You are my treasure



Dear Nathan,
I started a treasure chest today. It holds all of the physical treasures I have left of you. I was telling Jerry that it seems impossible to have everything left of a life fit in a box. It felt so small. But then he reminded me that those were only your things and that the fullness of your life and my love for you coud not be contained in any box and those are what really matter. He's right.
My precious baby boy,  the time has come where I may not be able to spend as much time in sadness with you. Life is requesting my engagement and other people need me too. You are probably saying,  "Finally! Its about time mom!" But up to this point I have yearned to be in this grief because it is the only part of you that remains real right now. I really feel the hurt, I really taste the toxic tears, I really feel the weight of your presence through sadness in the front part of my mind and I really feel the physical weakness because of the pain. This is how I have carried you with me.

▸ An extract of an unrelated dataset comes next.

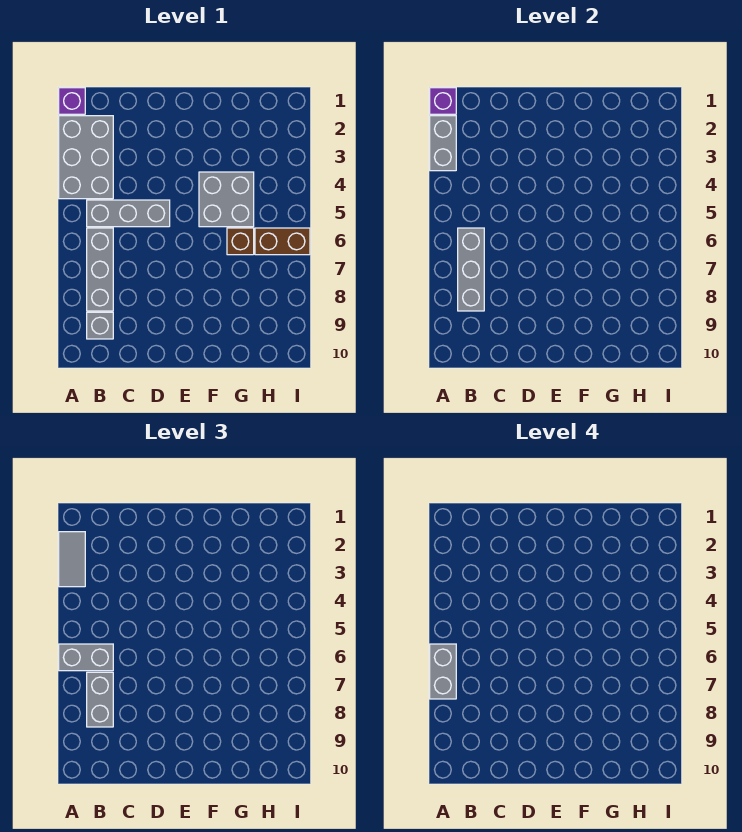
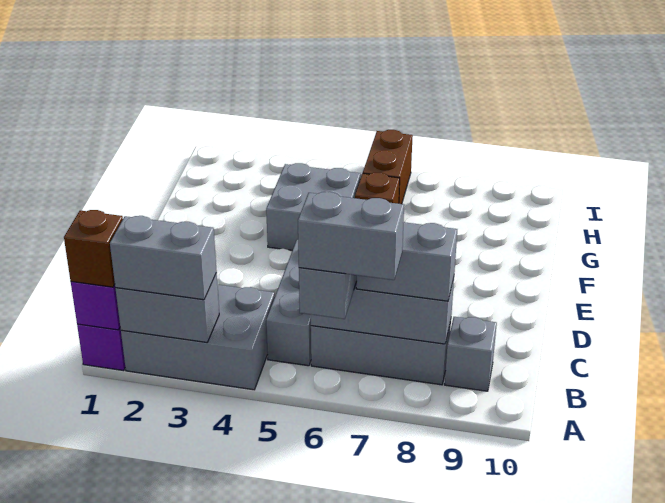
none -> brown 1x1 brick [64,210,123,287]
grey 1x2 tile [59,532,85,587] -> grey 1x2 brick [110,216,217,300]

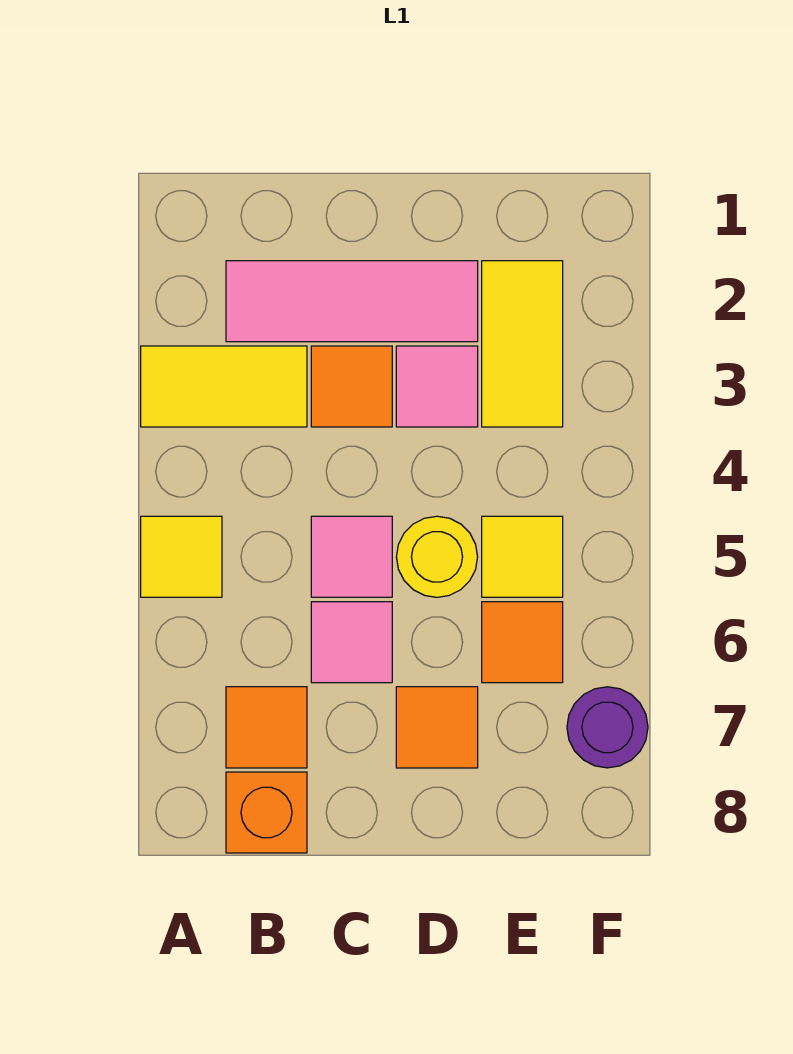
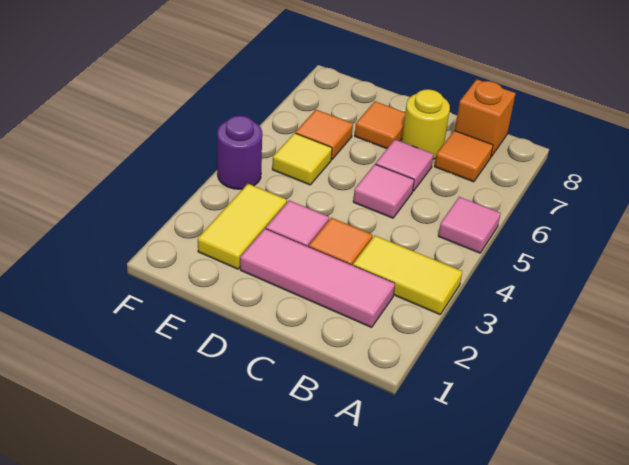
yellow 1x1 tile [141,516,222,597] -> pink 1x1 tile [438,197,501,253]
yellow 1x1 round brick [397,516,478,597] -> yellow 1x1 round brick moved to [402,89,450,160]
purple 1x1 round brick [567,687,648,768] -> purple 1x1 round brick moved to [217,116,262,189]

I must take that next step and do my part in this journey to peace. I have to help God heal the open wound that remains after your rebirth into heaven. I have to heal so that I can seek our story. And that means I have to give you fully to God and share my heart again.
I'm so sorry for staying in this place for so long. I know that is not what you wanted. You were trying to help us all. You made a choice and made your peace with God that day. He knows your heart, even in that final moment, and I believe with all of my heart that you were guided by love into the perfect place of  peace and joy like no other. You have heard the words "all is well..." And you are finally happy.
I wish I could say that I was happy about that too. And I can't promise I won't be back in grief, and maybe even soon, until I am stronger.  And it doesn't mean I won't feel sad. I just can't afford to live sad any longer. So, I promise to do my best to find joy with only memories. And from there I will keep you alive.
You did live and I did love.  That's as real as it can get.
I love you, Nathan Randall. All of you, in and out of the box.